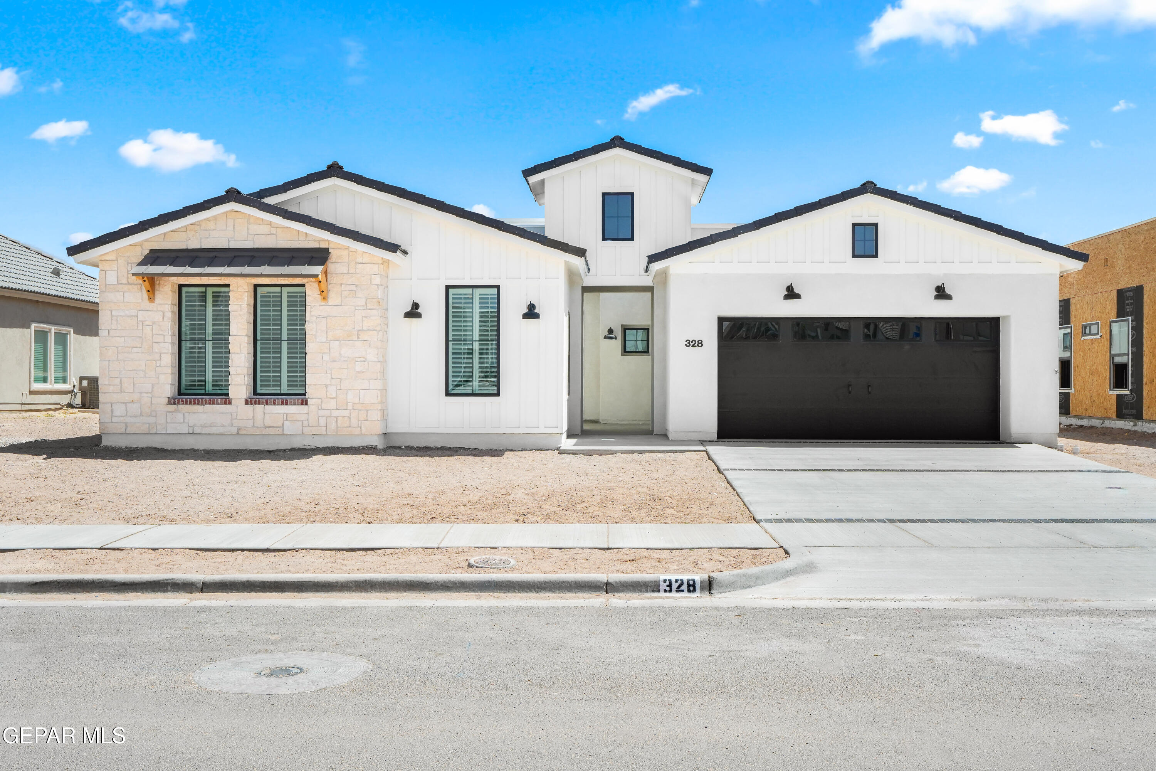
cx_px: 578
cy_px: 386
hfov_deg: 55.8
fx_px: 1092
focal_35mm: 34
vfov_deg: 38.9
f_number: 10
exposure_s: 1/400
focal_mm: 34
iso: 640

========================================================================

=== PROBLEM REQUIREMENTS ===
Any images must be left out; transcribe the rest of the material exactly.

=== RESPONSE AREA ===
cx_px: 578
cy_px: 386
hfov_deg: 55.8
fx_px: 1092
focal_35mm: 34
vfov_deg: 38.9
f_number: 10
exposure_s: 1/400
focal_mm: 34
iso: 640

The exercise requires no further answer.